## TO DO:
A: In the passage on message boards and mailing lists, what is named as the oldest form of message board?
B: Please pull out the part of the passage on message boards and mailing lists from "f) Message Boards" up to and including "anyone to view.", word for word.
[START PASSAGE GIVEN]
Also see A Look into Online Information Databases.
f) Message Boards
These are also called Forums or Bulletin Board System (BBS). Technically, a BBS refers to another type of implementation that was popular in the 1980s (e.g.Fidotel BBS). These are numerous in number and are devoted to a variety of Topics. Name a topic, and you could probably find a forum about it. Forums are only a good source of information as long as they have active users who are willing to help. The oldest form of message board lies on USENET and it is still the largest. Some forums require the user to make an account, usually free of charge, before he can log into the forum to read messages or post. As a result, the forum contains invisible content and cannot be indexed by search engines. An exception to this is USENET, in which all the posts are actually displayed in the form of a webpage for anyone to view.
How does one find a forum of a specific topic? The best way is to first find a site on that specific subject and then look to see if that site has an associated forum along with it. Most popular sites have associated forums on the same subject. There are also some forum directories that list forums on the internet by category. e.g.TILE
Most forums have an inbuilt search capability that can return all the posts that contain the same keywords. Having located a forum with a large user base, one can proceed to search it for data. This way, the invisible net can be accessed. It costs nothing to open a message board online these days. Some forums require membership (usually free) before being able to search it. Since there may be thousands of forums on the same subject, it is not practical to join each one just to conduct a search. The link below gives a guide on choosing, joining and posting on forums.
Also see A Guide to Message Boards.
g) Mailing Lists
A mailing list refers to a list of emails belonging to several users, who are often part of some group. Emails sent to the mailing list's email address are received by everyone on the list. This can be used to ask the entire list of people a question at large or make a quick announcement. Users who read it can then reply to the specific person (like private message on forums) or reply to the list at large so that everyone can read and benefit from the information (like a reply to a forum post). Newsletters (see below) also use a mailing list to send all subscribed users their regular content in the inbox. Many communities use mailing lists to communicate and discuss ideas. Some social network services like Yahoo Groups also have a mailing list in addition to a regular forum. The main problem with mailing lists is that they can accumulate quickly in the inbox and it becomes difficult to follow the discussion because it is not presented in a threaded manner like forum posts. With increased email storage capacity like Gmail, the first is not really a problem. Certain email clients offer a threaded appearance for mailing lists so that it becomes easier to follow. Gmail automatically stacks mailing list messages in a threaded order based on the subject line not changing. It is possible to post to Usenet through a mailing list address. There are also sites that maintain mailing list archives of popular mailing list topics so that the information in them can be searched at a future date. Gmane is one such example. Forums, message boards and mailing lists work much along the same lines and are even interconnected in their application and usage.
[END PASSAGE GIVEN]
[START MATERIAL]
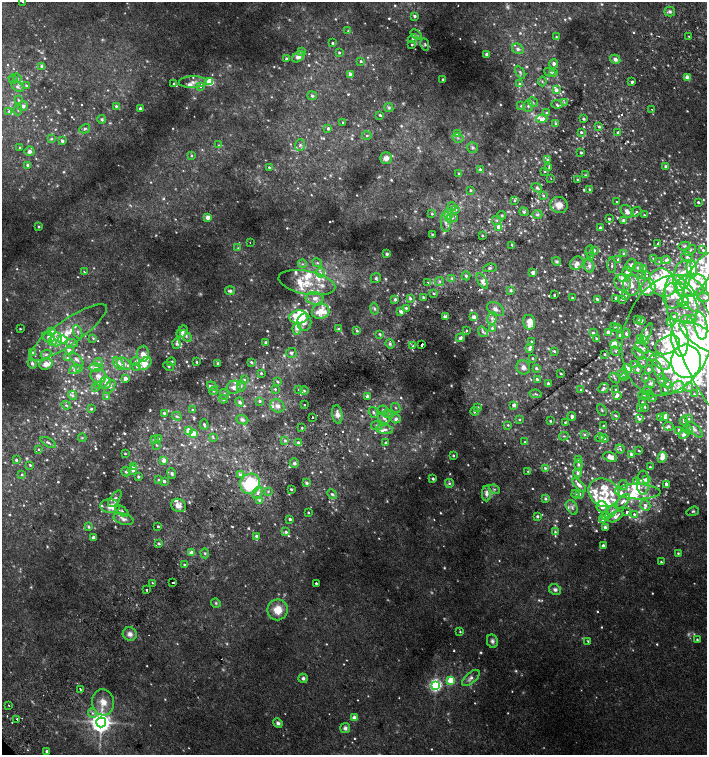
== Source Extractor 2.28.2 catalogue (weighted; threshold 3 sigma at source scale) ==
[END MATERIAL]
## ANSWERS:
A: USENET

B:
f) Message Boards
These are also called Forums or Bulletin Board System (BBS). Technically, a BBS refers to another type of implementation that was popular in the 1980s (e.g.Fidotel BBS). These are numerous in number and are devoted to a variety of Topics. Name a topic, and you could probably find a forum about it. Forums are only a good source of information as long as they have active users who are willing to help. The oldest form of message board lies on USENET and it is still the largest. Some forums require the user to make an account, usually free of charge, before he can log into the forum to read messages or post. As a result, the forum contains invisible content and cannot be indexed by search engines. An exception to this is USENET, in which all the posts are actually displayed in the form of a webpage for anyone to view.